A área da segurança é outro campo a que José Lérias Trindade pretende dar atenção. “Temos no nosso projecto a criação de um programa que permita que os elementos das forças de segurança, em atos de patrulha, possam tomar a sua refeição quer nos refeitórios do município, se houver, de empresas municipais, se houver, e nos refeitórios das escolas. Penso que é fundamental haver esta possibilidade, porque viabiliza a aproximação das forças de segurança aos jovens e à população em geral e estabelece a possibilidade de diálogo e de esclarecimento de alguma dúvida. É uma medida que eu acho particularmente importante para os jovens”.

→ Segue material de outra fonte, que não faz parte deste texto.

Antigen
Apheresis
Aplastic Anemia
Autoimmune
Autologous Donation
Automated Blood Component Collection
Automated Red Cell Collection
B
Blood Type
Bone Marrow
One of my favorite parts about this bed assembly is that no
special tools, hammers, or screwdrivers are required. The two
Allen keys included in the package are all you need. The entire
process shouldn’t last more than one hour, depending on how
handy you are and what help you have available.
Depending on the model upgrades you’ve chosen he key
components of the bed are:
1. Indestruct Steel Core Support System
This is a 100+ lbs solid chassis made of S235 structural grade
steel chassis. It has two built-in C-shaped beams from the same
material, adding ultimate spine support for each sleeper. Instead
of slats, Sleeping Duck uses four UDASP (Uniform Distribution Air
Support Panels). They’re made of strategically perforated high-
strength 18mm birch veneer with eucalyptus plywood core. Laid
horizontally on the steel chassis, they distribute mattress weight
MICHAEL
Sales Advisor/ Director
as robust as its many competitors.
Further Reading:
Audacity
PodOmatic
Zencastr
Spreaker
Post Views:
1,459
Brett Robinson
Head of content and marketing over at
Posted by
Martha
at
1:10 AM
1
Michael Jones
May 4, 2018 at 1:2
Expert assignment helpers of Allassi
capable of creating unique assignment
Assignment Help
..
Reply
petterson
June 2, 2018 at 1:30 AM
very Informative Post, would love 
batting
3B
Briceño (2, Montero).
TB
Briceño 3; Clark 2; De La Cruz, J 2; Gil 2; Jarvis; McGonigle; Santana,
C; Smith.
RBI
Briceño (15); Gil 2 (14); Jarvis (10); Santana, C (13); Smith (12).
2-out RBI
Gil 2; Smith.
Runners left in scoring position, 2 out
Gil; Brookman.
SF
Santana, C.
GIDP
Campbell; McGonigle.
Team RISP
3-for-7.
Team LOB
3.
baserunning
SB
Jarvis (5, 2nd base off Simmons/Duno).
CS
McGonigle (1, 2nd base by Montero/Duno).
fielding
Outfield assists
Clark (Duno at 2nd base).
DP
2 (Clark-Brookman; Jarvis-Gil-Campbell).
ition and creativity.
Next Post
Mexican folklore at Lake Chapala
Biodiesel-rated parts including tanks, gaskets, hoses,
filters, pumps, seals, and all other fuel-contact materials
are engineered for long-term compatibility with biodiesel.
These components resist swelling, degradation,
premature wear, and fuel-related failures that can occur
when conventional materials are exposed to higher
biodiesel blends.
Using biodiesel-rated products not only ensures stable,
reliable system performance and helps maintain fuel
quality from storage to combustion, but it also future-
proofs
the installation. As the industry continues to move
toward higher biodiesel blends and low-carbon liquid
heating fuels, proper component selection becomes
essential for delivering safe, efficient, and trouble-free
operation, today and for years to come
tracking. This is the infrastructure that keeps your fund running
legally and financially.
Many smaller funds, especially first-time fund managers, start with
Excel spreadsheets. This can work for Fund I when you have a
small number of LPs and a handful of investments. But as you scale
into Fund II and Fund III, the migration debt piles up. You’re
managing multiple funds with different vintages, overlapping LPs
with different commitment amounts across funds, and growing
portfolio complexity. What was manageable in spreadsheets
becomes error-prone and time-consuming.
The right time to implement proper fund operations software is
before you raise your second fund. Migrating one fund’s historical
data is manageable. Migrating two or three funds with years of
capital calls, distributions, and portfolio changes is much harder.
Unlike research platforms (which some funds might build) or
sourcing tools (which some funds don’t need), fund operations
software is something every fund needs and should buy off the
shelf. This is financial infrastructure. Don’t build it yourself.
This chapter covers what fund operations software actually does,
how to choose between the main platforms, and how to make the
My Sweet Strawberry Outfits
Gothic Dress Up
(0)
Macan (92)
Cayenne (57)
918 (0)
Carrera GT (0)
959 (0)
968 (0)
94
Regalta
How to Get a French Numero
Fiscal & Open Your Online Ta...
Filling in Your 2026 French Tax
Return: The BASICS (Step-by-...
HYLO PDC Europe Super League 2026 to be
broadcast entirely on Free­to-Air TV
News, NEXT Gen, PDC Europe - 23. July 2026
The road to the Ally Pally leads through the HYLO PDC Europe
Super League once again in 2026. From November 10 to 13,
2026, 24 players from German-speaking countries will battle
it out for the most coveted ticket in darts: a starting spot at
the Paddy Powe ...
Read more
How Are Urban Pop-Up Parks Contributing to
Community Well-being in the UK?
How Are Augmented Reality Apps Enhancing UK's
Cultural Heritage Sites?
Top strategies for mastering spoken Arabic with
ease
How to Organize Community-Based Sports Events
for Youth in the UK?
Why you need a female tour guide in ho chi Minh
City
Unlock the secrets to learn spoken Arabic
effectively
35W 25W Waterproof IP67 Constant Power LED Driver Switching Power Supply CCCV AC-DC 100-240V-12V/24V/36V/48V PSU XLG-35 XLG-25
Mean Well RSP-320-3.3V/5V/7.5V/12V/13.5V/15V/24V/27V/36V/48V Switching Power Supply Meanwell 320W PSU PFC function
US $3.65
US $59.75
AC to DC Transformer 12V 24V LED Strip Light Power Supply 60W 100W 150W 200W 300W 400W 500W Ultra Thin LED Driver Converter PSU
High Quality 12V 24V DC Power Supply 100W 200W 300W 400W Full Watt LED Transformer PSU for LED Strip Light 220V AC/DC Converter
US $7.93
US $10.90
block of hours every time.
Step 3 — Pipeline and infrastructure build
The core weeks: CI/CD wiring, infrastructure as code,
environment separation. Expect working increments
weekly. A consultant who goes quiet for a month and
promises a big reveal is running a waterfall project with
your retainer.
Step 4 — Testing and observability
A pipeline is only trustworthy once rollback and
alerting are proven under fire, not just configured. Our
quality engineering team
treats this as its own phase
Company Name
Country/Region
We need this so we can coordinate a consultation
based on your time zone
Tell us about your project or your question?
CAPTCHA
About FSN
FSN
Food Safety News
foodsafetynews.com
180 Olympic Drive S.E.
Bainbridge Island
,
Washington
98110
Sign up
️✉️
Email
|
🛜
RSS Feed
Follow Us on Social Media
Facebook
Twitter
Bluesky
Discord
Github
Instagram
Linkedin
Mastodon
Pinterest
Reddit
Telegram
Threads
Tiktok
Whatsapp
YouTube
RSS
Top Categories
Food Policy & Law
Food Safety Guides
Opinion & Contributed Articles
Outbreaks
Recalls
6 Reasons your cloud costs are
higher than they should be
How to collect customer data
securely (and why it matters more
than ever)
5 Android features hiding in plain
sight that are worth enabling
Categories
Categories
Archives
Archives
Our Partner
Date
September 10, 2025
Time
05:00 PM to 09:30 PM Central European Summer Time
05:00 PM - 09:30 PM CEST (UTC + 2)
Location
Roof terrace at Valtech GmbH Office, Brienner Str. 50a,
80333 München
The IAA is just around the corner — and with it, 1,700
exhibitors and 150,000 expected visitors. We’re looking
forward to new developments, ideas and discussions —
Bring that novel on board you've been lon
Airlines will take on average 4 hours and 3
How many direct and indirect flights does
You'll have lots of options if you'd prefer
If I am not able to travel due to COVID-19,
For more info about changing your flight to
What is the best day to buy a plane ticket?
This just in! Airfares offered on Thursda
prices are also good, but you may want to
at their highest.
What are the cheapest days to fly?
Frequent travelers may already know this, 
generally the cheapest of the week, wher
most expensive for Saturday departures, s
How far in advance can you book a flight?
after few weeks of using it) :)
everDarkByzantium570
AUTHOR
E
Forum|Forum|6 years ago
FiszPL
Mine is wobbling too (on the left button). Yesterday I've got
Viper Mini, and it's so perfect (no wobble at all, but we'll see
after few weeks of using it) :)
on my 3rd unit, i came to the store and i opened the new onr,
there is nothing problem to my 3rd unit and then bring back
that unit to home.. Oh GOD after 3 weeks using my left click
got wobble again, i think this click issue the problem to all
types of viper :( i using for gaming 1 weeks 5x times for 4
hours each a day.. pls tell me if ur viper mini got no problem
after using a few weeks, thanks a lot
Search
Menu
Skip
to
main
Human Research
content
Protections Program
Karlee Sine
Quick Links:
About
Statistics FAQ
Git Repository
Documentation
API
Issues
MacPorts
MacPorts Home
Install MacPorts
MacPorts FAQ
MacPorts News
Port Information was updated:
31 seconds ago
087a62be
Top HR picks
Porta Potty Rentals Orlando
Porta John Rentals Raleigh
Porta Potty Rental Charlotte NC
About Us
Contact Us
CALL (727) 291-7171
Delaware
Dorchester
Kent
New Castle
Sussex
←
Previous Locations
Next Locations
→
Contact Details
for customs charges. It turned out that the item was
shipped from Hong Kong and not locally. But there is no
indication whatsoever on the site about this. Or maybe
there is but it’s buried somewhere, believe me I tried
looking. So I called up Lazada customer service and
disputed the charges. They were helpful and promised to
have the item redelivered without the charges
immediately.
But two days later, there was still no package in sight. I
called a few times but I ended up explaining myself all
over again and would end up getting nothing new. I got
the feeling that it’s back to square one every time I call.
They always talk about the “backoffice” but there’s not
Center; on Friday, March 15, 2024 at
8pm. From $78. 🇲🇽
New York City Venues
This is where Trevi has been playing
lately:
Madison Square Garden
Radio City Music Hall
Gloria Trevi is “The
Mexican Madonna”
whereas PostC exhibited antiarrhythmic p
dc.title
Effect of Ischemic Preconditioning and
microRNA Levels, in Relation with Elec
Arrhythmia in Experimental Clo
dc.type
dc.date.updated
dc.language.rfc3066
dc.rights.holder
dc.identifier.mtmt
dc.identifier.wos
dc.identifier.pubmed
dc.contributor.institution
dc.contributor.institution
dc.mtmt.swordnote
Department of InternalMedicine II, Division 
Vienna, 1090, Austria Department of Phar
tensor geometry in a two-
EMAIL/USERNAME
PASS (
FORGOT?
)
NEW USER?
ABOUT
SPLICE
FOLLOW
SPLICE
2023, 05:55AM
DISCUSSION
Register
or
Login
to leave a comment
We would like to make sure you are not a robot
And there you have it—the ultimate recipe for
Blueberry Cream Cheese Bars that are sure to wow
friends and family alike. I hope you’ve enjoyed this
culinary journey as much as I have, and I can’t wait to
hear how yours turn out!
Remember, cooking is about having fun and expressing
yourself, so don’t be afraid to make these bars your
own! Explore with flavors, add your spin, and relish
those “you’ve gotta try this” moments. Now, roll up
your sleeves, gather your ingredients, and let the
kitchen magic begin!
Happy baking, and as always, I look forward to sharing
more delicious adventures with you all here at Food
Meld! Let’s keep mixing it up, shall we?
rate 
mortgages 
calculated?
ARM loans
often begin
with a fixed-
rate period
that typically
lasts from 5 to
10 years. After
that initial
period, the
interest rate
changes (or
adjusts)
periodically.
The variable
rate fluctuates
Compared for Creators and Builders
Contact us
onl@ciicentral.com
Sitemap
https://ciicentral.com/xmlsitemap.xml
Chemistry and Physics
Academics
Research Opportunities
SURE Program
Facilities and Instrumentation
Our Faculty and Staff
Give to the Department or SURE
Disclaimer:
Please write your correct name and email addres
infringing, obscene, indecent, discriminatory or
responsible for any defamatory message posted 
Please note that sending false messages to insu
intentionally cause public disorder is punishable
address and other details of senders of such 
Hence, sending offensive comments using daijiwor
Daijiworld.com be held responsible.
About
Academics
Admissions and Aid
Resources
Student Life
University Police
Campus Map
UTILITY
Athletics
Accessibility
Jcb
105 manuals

Lançadas as cartas, com alguns trunfos na manga reservados para a fase avançada do jogo, pede-se ao candidato, que suponha que não era candidato. Se assim fosse, no exercício do dever cívico de que não se demitiria, em qual dos outros opositores colocava a cruzinha? Surpreendido com a questão, José Lérias Trindade procura ganhar tempo enquanto pensa. De sorriso nos lábios, fecha o caderno, tapa a caneta e afirma: “essa é uma boa pergunta, para a qual não vinha preparado. Deixe-me pensar mais um pouco”. Segundos depois toma a decisão, após referir que “em qualquer dos actos eleitorais, deve-se votar. Até o voto em branco não será muito correcto, a menos que as opções sejam francamente más. Caso se apresentassem apenas os dois candidatos que são os actores principais desta novela, esse voto em branco seria dado, sem qualquer problema. Havendo mais candidatos, e sendo eu de direita, aí provavelmente eu votaria na Paula Calado, no sentido de tentar minimizar as coisas e procurar dar alguma imagem a essa candidatura”. Posto isto, com certeza que não restam grandes dúvidas do lado para o qual pende o entendimento, caso o CHEGA atinja o objectivo mais alcançável de eleger dois vereadores. Só resta aguardar que o eleitorado se pronuncie.